I'm trying to stem ~4000 documents in R, by using the stri_replace_all_fixed function. However, it is VERY slow, since my dictionary of stemmed words consists of approx. 300k words. I am doing this because the documents are in danish and therefore the Porter Stemmer Algortihm is not useful (it is too aggressive).
I have posted the code below.
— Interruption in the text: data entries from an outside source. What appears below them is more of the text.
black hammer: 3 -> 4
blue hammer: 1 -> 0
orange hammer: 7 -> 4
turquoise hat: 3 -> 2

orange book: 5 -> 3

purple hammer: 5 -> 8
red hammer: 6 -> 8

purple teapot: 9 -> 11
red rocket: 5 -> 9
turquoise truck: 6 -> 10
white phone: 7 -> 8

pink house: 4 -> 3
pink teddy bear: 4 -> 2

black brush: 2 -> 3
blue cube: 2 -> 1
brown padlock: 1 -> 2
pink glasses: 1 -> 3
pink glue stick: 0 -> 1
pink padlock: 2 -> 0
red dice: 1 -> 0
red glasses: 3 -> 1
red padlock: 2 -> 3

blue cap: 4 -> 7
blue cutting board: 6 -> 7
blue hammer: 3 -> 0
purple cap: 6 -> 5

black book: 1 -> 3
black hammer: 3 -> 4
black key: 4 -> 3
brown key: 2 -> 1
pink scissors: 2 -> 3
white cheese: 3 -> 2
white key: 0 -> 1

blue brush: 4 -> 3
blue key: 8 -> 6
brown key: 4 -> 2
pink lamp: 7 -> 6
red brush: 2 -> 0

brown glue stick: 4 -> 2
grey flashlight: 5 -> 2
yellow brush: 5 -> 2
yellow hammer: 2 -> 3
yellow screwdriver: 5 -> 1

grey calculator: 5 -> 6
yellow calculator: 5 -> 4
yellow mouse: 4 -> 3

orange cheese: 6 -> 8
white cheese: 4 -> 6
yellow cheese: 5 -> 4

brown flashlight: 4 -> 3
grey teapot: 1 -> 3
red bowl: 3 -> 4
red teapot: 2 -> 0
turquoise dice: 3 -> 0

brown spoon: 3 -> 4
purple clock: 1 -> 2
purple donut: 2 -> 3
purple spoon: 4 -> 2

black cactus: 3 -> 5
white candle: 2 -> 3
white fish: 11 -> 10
Does anyone know an alternative for doing this?
Logic: Look at each word in each document -> If word = word from voc-table, then replace with tran-word.
##Read in the dictionary
voc <- read.table("danish.csv", header = TRUE, sep=";")
#Using the library 'stringi' to make the stemming
library(stringi)
#Split the voc corpus and put the word and stem column into different corpus
word <- Corpus(VectorSource(voc))[1]
tran <- Corpus(VectorSource(voc))[2]
#Using stri_replace_all_fixed to stem words
## !! NOTE THAT THE FOLLOWING STEP MIGHT TAKE A FEW MINUTES DEPENDING ON THE SIZE !! ##
docs <- tm_map(docs, function(x) stri_replace_all_fixed(x, word, tran, vectorize_all = FALSE))
Structure of "voc" data frame:
Word Stem
1 abandonnere abandonner
2 abandonnerede abandonner
3 abandonnerende abandonner
...
313273 åsyns åsyn